BHP Billiton chief executive Marius Kloppers has effectively pre-empted the findings of two investigations into its Cambodian bribery scandal by saying he expects only modest fallout for the company.

Rather than wait for the findings of an investigation by the US Securities and Exchange Commission and an internal report being conducted with the help of a US law company, Mr Kloppers jumped the gun in an interview this week with the Financial Times, said by BHP to have been planned months ago.

"We think the potential issue we've got in the total scale of the company is very modest," Mr Kloppers is reported to have said.

The report quoted the chief executive as saying the potential wrongdoing needed to be put in context, which he said was why BHP limited its disclosure of the SEC probe and its own investigations to the bottom of its March-quarter exploration report, released on Wednesday.

"If there was any view that this was something that would have had a material impact on the company - and I'm not talking about financial-only terms, I am talking about overall reputational damage, all of the things that we weigh when we look at a disclosable event - you can clearly see we thought of this in one way," he said.

But Mr Kloppers also seemed to want an each-way bet.

"I don't want to detract from the seriousness of these issues at all because there is absolutely nothing more important in life than our reputation, as events at Toyota and Citibank show. So even if there was 50¢ that had changed hands to a government official, it would have been an unbelievably big deal."

BHP has so far refused to disclose where the bribery scandal took place, but nor has it bothered to deny widespread reports that it involved a $US1 million payment by the company to the Cambodian government in 2006 to secure bauxite leases.

There has also been speculation that there could be lingering issues for BHP from an aborted nickel project in the Philippines, with a Catholic Church aid agency saying in 2008 that the company needed to be more careful in picking its local joint-venture partners.

The Catholic Agency for Overseas Development alleged that BHP's Filipino partner in a nickel joint venture had offered bribes to community leaders to buy support for the project and silence opposition to the mining.

CAFOD said that while there was no evidence that BHP was involved, the company had a responsibility to ensure that partners and contractors it had chosen to work with did not partake in bribery or corruption.

=-=-=-=-=

- [PROBLEM SET]
a. In the article on BHP's bribery scandal, where did BHP put its disclosure of the SEC probe and its own investigations?
b. Name every organization that the article on BHP's bribery scandal identifies by its proper name.

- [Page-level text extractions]
=-=-=-=-=

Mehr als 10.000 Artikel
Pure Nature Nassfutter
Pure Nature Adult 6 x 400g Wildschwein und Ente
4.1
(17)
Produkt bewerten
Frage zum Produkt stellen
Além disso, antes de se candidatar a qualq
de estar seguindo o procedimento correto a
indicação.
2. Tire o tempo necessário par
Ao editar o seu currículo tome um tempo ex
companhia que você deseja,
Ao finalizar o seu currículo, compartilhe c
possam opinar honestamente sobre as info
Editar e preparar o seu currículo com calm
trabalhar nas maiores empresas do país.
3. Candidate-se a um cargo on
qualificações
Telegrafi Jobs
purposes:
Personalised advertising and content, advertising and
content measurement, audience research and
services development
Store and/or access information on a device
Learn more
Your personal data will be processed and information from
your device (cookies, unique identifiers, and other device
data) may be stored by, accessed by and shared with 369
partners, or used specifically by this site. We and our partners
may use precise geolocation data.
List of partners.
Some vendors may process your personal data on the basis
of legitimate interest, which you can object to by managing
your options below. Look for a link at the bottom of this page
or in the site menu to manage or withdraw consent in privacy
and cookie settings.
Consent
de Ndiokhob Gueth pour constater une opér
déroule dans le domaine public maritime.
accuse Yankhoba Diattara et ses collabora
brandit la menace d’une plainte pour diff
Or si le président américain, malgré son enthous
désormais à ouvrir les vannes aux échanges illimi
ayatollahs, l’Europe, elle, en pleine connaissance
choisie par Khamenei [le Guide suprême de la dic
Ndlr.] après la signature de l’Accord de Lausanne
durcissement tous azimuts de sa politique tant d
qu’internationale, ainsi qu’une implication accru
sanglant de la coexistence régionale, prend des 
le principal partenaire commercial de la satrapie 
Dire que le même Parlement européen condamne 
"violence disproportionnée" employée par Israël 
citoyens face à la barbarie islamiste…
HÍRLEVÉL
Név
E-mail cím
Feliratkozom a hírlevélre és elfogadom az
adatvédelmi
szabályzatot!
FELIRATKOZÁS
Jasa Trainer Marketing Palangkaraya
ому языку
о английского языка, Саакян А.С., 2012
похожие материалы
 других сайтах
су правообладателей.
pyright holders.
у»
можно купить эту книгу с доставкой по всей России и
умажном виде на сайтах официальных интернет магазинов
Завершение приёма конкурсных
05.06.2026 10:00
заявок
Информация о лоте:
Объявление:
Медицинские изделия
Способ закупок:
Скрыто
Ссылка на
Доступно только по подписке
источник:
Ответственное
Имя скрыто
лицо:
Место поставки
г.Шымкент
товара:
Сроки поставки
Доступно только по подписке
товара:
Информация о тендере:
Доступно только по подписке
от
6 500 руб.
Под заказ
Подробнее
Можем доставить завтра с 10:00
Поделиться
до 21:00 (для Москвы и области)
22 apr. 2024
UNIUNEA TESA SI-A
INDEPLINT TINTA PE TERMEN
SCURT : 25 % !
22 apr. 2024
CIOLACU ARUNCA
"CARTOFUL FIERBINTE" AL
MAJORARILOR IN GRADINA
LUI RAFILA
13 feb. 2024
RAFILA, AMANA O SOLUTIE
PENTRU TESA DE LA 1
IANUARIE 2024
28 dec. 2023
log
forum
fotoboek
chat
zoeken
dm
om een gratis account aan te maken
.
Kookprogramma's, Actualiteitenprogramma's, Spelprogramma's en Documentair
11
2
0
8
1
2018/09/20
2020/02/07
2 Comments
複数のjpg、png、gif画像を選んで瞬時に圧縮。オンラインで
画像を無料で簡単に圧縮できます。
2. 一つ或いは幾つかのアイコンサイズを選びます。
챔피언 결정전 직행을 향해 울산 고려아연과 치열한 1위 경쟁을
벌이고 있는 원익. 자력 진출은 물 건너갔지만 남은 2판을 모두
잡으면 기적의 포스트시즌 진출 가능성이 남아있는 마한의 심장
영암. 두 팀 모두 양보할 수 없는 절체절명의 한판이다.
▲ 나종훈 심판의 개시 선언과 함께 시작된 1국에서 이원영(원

=-=-=-=-=

- [OUTPUTS BY TASK]
a. At the bottom of its March-quarter exploration report, released on Wednesday.

b. BHP Billiton, the US Securities and Exchange Commission, the Financial Times, Toyota, Citibank, the Catholic Agency for Overseas Development (CAFOD)